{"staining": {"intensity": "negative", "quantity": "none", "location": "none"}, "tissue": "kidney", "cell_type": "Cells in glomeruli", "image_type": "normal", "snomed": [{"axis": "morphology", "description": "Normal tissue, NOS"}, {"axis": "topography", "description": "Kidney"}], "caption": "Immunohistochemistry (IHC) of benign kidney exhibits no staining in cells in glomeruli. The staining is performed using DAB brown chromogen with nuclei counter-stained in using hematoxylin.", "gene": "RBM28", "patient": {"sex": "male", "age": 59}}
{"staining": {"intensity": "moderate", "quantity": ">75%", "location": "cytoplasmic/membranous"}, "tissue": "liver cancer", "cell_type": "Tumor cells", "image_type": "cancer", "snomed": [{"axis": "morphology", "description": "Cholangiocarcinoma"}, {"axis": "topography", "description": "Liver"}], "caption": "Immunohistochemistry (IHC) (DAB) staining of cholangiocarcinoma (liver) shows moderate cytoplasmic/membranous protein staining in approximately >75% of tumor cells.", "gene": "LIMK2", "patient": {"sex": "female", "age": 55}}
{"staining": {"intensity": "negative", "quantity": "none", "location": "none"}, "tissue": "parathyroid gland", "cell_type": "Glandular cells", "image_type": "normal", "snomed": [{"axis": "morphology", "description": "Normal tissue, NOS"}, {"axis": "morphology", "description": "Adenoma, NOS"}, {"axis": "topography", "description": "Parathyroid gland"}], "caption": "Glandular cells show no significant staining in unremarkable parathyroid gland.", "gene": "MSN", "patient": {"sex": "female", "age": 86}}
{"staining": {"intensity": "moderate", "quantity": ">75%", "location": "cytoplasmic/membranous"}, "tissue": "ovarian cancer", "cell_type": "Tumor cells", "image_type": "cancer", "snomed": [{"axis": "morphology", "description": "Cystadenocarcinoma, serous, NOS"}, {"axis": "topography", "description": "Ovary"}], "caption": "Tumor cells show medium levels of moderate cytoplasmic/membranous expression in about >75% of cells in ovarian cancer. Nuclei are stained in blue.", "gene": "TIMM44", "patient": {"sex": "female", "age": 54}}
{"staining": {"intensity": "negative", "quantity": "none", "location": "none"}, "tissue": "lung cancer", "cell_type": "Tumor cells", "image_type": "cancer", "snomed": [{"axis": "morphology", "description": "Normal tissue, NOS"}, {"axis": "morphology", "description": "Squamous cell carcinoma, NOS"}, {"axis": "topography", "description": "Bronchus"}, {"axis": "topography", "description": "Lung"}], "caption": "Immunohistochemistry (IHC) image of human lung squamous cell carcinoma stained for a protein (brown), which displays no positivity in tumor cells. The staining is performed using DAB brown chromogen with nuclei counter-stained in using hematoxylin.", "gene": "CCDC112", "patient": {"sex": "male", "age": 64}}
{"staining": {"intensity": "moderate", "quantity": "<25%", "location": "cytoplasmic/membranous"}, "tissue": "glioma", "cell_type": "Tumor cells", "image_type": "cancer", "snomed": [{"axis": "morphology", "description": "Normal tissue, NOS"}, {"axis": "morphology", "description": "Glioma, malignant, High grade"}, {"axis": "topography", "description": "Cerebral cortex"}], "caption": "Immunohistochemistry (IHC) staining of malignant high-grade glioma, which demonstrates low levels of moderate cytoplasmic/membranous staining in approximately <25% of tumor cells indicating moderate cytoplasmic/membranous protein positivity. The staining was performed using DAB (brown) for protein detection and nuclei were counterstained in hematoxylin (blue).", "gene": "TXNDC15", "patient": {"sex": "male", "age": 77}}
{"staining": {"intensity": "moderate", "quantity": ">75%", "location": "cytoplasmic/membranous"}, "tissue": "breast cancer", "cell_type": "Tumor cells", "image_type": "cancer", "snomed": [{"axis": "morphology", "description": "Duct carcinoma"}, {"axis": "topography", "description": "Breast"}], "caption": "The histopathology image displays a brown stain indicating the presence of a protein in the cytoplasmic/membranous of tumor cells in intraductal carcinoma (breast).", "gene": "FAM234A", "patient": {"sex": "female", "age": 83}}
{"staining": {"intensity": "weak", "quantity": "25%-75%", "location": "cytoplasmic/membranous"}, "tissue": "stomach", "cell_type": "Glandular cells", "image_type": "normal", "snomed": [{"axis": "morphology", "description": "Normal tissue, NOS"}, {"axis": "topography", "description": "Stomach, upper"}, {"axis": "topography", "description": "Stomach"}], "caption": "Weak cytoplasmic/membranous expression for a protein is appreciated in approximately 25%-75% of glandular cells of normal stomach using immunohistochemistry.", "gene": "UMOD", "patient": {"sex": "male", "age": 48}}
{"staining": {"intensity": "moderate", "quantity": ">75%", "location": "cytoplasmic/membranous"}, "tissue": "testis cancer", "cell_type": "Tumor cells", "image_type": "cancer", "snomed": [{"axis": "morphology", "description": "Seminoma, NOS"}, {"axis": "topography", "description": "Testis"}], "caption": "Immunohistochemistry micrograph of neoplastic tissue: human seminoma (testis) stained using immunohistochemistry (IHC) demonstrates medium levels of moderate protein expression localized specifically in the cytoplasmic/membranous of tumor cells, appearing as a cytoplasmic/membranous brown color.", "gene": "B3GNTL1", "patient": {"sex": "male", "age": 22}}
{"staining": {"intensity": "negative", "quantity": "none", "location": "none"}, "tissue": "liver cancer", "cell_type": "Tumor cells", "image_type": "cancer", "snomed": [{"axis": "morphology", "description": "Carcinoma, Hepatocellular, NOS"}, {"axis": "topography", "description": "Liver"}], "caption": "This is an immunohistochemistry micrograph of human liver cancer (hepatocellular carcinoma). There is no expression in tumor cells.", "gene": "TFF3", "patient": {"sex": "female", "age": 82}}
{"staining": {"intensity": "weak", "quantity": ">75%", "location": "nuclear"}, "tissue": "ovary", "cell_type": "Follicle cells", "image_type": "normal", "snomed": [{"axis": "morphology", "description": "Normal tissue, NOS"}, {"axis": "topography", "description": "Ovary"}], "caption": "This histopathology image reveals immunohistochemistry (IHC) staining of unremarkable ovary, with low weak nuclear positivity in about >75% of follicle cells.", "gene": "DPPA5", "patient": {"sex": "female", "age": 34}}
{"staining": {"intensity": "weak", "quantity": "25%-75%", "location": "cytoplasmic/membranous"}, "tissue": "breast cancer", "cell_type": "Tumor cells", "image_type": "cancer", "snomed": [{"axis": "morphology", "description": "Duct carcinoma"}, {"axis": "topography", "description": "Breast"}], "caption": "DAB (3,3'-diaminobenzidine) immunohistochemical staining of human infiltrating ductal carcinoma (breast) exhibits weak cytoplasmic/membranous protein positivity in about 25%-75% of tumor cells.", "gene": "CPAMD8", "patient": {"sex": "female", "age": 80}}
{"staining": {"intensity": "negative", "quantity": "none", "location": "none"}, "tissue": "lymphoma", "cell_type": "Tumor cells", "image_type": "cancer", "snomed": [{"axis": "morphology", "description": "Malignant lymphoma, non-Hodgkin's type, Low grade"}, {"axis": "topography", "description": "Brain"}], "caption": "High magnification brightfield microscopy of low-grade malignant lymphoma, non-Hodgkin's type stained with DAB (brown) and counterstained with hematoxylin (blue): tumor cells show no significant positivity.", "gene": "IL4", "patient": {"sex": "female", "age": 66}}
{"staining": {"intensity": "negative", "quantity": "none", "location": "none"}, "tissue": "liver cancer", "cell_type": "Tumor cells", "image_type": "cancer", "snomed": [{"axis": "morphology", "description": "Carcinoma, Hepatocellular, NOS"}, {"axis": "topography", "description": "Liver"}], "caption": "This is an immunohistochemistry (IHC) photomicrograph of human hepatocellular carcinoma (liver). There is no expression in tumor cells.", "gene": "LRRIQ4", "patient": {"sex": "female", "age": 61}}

### [Work instructions]
Having read the material, set all of it down again without a single difference.

### [Answer space]
{"staining": {"intensity": "negative", "quantity": "none", "location": "none"}, "tissue": "kidney", "cell_type": "Cells in glomeruli", "image_type": "normal", "snomed": [{"axis": "morphology", "description": "Normal tissue, NOS"}, {"axis": "topography", "description": "Kidney"}], "caption": "Immunohistochemistry (IHC) of benign kidney exhibits no staining in cells in glomeruli. The staining is performed using DAB brown chromogen with nuclei counter-stained in using hematoxylin.", "gene": "RBM28", "patient": {"sex": "male", "age": 59}}
{"staining": {"intensity": "moderate", "quantity": ">75%", "location": "cytoplasmic/membranous"}, "tissue": "liver cancer", "cell_type": "Tumor cells", "image_type": "cancer", "snomed": [{"axis": "morphology", "description": "Cholangiocarcinoma"}, {"axis": "topography", "description": "Liver"}], "caption": "Immunohistochemistry (IHC) (DAB) staining of cholangiocarcinoma (liver) shows moderate cytoplasmic/membranous protein staining in approximately >75% of tumor cells.", "gene": "LIMK2", "patient": {"sex": "female", "age": 55}}
{"staining": {"intensity": "negative", "quantity": "none", "location": "none"}, "tissue": "parathyroid gland", "cell_type": "Glandular cells", "image_type": "normal", "snomed": [{"axis": "morphology", "description": "Normal tissue, NOS"}, {"axis": "morphology", "description": "Adenoma, NOS"}, {"axis": "topography", "description": "Parathyroid gland"}], "caption": "Glandular cells show no significant staining in unremarkable parathyroid gland.", "gene": "MSN", "patient": {"sex": "female", "age": 86}}
{"staining": {"intensity": "moderate", "quantity": ">75%", "location": "cytoplasmic/membranous"}, "tissue": "ovarian cancer", "cell_type": "Tumor cells", "image_type": "cancer", "snomed": [{"axis": "morphology", "description": "Cystadenocarcinoma, serous, NOS"}, {"axis": "topography", "description": "Ovary"}], "caption": "Tumor cells show medium levels of moderate cytoplasmic/membranous expression in about >75% of cells in ovarian cancer. Nuclei are stained in blue.", "gene": "TIMM44", "patient": {"sex": "female", "age": 54}}
{"staining": {"intensity": "negative", "quantity": "none", "location": "none"}, "tissue": "lung cancer", "cell_type": "Tumor cells", "image_type": "cancer", "snomed": [{"axis": "morphology", "description": "Normal tissue, NOS"}, {"axis": "morphology", "description": "Squamous cell carcinoma, NOS"}, {"axis": "topography", "description": "Bronchus"}, {"axis": "topography", "description": "Lung"}], "caption": "Immunohistochemistry (IHC) image of human lung squamous cell carcinoma stained for a protein (brown), which displays no positivity in tumor cells. The staining is performed using DAB brown chromogen with nuclei counter-stained in using hematoxylin.", "gene": "CCDC112", "patient": {"sex": "male", "age": 64}}
{"staining": {"intensity": "moderate", "quantity": "<25%", "location": "cytoplasmic/membranous"}, "tissue": "glioma", "cell_type": "Tumor cells", "image_type": "cancer", "snomed": [{"axis": "morphology", "description": "Normal tissue, NOS"}, {"axis": "morphology", "description": "Glioma, malignant, High grade"}, {"axis": "topography", "description": "Cerebral cortex"}], "caption": "Immunohistochemistry (IHC) staining of malignant high-grade glioma, which demonstrates low levels of moderate cytoplasmic/membranous staining in approximately <25% of tumor cells indicating moderate cytoplasmic/membranous protein positivity. The staining was performed using DAB (brown) for protein detection and nuclei were counterstained in hematoxylin (blue).", "gene": "TXNDC15", "patient": {"sex": "male", "age": 77}}
{"staining": {"intensity": "moderate", "quantity": ">75%", "location": "cytoplasmic/membranous"}, "tissue": "breast cancer", "cell_type": "Tumor cells", "image_type": "cancer", "snomed": [{"axis": "morphology", "description": "Duct carcinoma"}, {"axis": "topography", "description": "Breast"}], "caption": "The histopathology image displays a brown stain indicating the presence of a protein in the cytoplasmic/membranous of tumor cells in intraductal carcinoma (breast).", "gene": "FAM234A", "patient": {"sex": "female", "age": 83}}
{"staining": {"intensity": "weak", "quantity": "25%-75%", "location": "cytoplasmic/membranous"}, "tissue": "stomach", "cell_type": "Glandular cells", "image_type": "normal", "snomed": [{"axis": "morphology", "description": "Normal tissue, NOS"}, {"axis": "topography", "description": "Stomach, upper"}, {"axis": "topography", "description": "Stomach"}], "caption": "Weak cytoplasmic/membranous expression for a protein is appreciated in approximately 25%-75% of glandular cells of normal stomach using immunohistochemistry.", "gene": "UMOD", "patient": {"sex": "male", "age": 48}}
{"staining": {"intensity": "moderate", "quantity": ">75%", "location": "cytoplasmic/membranous"}, "tissue": "testis cancer", "cell_type": "Tumor cells", "image_type": "cancer", "snomed": [{"axis": "morphology", "description": "Seminoma, NOS"}, {"axis": "topography", "description": "Testis"}], "caption": "Immunohistochemistry micrograph of neoplastic tissue: human seminoma (testis) stained using immunohistochemistry (IHC) demonstrates medium levels of moderate protein expression localized specifically in the cytoplasmic/membranous of tumor cells, appearing as a cytoplasmic/membranous brown color.", "gene": "B3GNTL1", "patient": {"sex": "male", "age": 22}}
{"staining": {"intensity": "negative", "quantity": "none", "location": "none"}, "tissue": "liver cancer", "cell_type": "Tumor cells", "image_type": "cancer", "snomed": [{"axis": "morphology", "description": "Carcinoma, Hepatocellular, NOS"}, {"axis": "topography", "description": "Liver"}], "caption": "This is an immunohistochemistry micrograph of human liver cancer (hepatocellular carcinoma). There is no expression in tumor cells.", "gene": "TFF3", "patient": {"sex": "female", "age": 82}}
{"staining": {"intensity": "weak", "quantity": ">75%", "location": "nuclear"}, "tissue": "ovary", "cell_type": "Follicle cells", "image_type": "normal", "snomed": [{"axis": "morphology", "description": "Normal tissue, NOS"}, {"axis": "topography", "description": "Ovary"}], "caption": "This histopathology image reveals immunohistochemistry (IHC) staining of unremarkable ovary, with low weak nuclear positivity in about >75% of follicle cells.", "gene": "DPPA5", "patient": {"sex": "female", "age": 34}}
{"staining": {"intensity": "weak", "quantity": "25%-75%", "location": "cytoplasmic/membranous"}, "tissue": "breast cancer", "cell_type": "Tumor cells", "image_type": "cancer", "snomed": [{"axis": "morphology", "description": "Duct carcinoma"}, {"axis": "topography", "description": "Breast"}], "caption": "DAB (3,3'-diaminobenzidine) immunohistochemical staining of human infiltrating ductal carcinoma (breast) exhibits weak cytoplasmic/membranous protein positivity in about 25%-75% of tumor cells.", "gene": "CPAMD8", "patient": {"sex": "female", "age": 80}}
{"staining": {"intensity": "negative", "quantity": "none", "location": "none"}, "tissue": "lymphoma", "cell_type": "Tumor cells", "image_type": "cancer", "snomed": [{"axis": "morphology", "description": "Malignant lymphoma, non-Hodgkin's type, Low grade"}, {"axis": "topography", "description": "Brain"}], "caption": "High magnification brightfield microscopy of low-grade malignant lymphoma, non-Hodgkin's type stained with DAB (brown) and counterstained with hematoxylin (blue): tumor cells show no significant positivity.", "gene": "IL4", "patient": {"sex": "female", "age": 66}}
{"staining": {"intensity": "negative", "quantity": "none", "location": "none"}, "tissue": "liver cancer", "cell_type": "Tumor cells", "image_type": "cancer", "snomed": [{"axis": "morphology", "description": "Carcinoma, Hepatocellular, NOS"}, {"axis": "topography", "description": "Liver"}], "caption": "This is an immunohistochemistry (IHC) photomicrograph of human hepatocellular carcinoma (liver). There is no expression in tumor cells.", "gene": "LRRIQ4", "patient": {"sex": "female", "age": 61}}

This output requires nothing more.